Tuesday, May 10, 2016

Southern California

    Well, here we are! Settled and striving! What a change, from so much countryside and flat land to mountains, hills, and congestion. I was so excited to move here, just to get out of our "valley." Now that I'm here, I just want to go back, to have family and friends nearby.

    We live in a large double story home which has been unequally divided into 4 units. The front, bottom unit is rented to an older couple, their daughter, and their grandson. The unit above them is rented to a couple who seem to like our company to hang out and bbq with, in the rear patio of our shared house. The rear, bottom unit is rented to a woman in her mid-twenties, who is pretty chill and just started nursing school. I like her, she's pretty cool to talk to. Then there's us.. the rear, top unit. A family of three with a dog.

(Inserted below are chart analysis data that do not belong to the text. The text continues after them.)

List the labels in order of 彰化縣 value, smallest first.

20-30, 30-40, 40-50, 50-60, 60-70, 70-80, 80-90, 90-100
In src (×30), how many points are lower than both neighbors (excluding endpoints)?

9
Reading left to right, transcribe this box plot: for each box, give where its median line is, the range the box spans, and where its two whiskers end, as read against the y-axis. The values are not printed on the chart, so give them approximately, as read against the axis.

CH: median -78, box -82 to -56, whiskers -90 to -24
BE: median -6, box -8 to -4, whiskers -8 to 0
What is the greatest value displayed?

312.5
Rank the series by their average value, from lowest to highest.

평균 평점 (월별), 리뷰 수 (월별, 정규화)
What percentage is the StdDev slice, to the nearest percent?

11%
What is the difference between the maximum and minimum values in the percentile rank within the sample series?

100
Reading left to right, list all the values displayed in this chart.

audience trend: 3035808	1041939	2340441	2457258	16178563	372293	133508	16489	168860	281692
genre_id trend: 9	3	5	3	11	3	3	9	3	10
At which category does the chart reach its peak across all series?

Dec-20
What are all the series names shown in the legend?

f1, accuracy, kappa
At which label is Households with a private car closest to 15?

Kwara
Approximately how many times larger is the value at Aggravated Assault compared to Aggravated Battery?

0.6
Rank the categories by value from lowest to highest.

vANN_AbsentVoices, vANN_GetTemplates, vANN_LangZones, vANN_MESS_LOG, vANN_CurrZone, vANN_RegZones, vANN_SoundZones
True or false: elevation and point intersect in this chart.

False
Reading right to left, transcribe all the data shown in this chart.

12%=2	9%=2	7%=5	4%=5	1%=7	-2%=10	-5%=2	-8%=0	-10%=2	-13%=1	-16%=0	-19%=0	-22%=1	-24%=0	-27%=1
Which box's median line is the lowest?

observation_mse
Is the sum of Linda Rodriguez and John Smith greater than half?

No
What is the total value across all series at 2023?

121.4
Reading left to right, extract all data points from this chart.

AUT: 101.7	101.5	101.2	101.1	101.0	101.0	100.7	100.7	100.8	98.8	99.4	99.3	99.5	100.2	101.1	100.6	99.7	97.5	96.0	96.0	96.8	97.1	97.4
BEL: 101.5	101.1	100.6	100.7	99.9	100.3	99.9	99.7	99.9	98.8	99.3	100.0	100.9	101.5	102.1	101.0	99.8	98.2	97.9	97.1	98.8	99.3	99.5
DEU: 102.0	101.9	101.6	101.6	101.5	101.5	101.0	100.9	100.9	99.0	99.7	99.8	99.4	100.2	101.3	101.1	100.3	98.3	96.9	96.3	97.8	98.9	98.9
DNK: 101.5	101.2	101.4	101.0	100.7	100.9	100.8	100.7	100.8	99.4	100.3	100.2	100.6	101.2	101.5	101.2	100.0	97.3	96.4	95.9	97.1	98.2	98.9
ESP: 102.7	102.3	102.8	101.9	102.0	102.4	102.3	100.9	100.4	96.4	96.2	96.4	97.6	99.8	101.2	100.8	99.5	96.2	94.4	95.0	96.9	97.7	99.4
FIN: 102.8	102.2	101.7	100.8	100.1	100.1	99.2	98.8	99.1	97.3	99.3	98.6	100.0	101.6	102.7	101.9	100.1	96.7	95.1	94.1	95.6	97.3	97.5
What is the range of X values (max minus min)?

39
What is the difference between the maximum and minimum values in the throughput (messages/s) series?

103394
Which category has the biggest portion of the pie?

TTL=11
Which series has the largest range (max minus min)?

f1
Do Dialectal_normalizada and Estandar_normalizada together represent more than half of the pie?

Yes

    When we got here, I cleaned the empty, dirty, abandoned, back patio. There was a table that had been used as a saw horse, I guess, along with scrap 2x4s, plywood, and even some granite countertop pieces. So, I moved the table from the scrap wood area to a sunny place. I put a granite slab on it, and placed my plants up there. I placed my plants around the area and was excited to start a new garden, having had to rip out the one at our previous home. So, my husband took me to a Home Depot here. I picked up a few plants, and I was hopeful.. until feral cats started throwing them around. It happened for a few months, so I recently gave up. I've been keeping succulents inside, and my larger plants (which are doing well) are still outside.

    I miss gardening. It was such a stress-relieving hobby! I have kept up with crocheting and knitting. I filled my first order in two days, and waited for my husband to take me to send it off. I was so happy to be sending something, I decided to send packages to my sister and my best friend also. I have been struggling with going out on my own, so I wait for my husband to take me after work. I have gone out by myself a few times in the beginning, but I felt incredibly vulnerable to be out, alone with my son. It's so uncomfortable. I have literally turned myself into a hermit. My son and I are home until my husband gets out of work. We wait for him to take us places. My anxiety is through the roof! I know how to get to several places, but I'm afraid to drive. I feel that other drivers may become impatient with my slow pace and make a ruckus. Having been bullied, I feel that if one person has an issue with me, everyone else will join. I want to be back where I know my surroundings, where I know if I'm in trouble, I can call on someone and they will be 10 minutes away. The only people I have befriended, so far, are the neighbors.. only slightly.

    My son will begin school this year, and I am hopeful to find any work.. Part-time. I'm so afraid of putting him in after-school daycare, and we end up on the news that the daycare cams caught him being beat up or something.. I can't even imagine what I'd do. I would rather be able to drop him off in the morning, AND pick him up after school. Anyway, I better get going. It was nice to be able to let my thoughts out.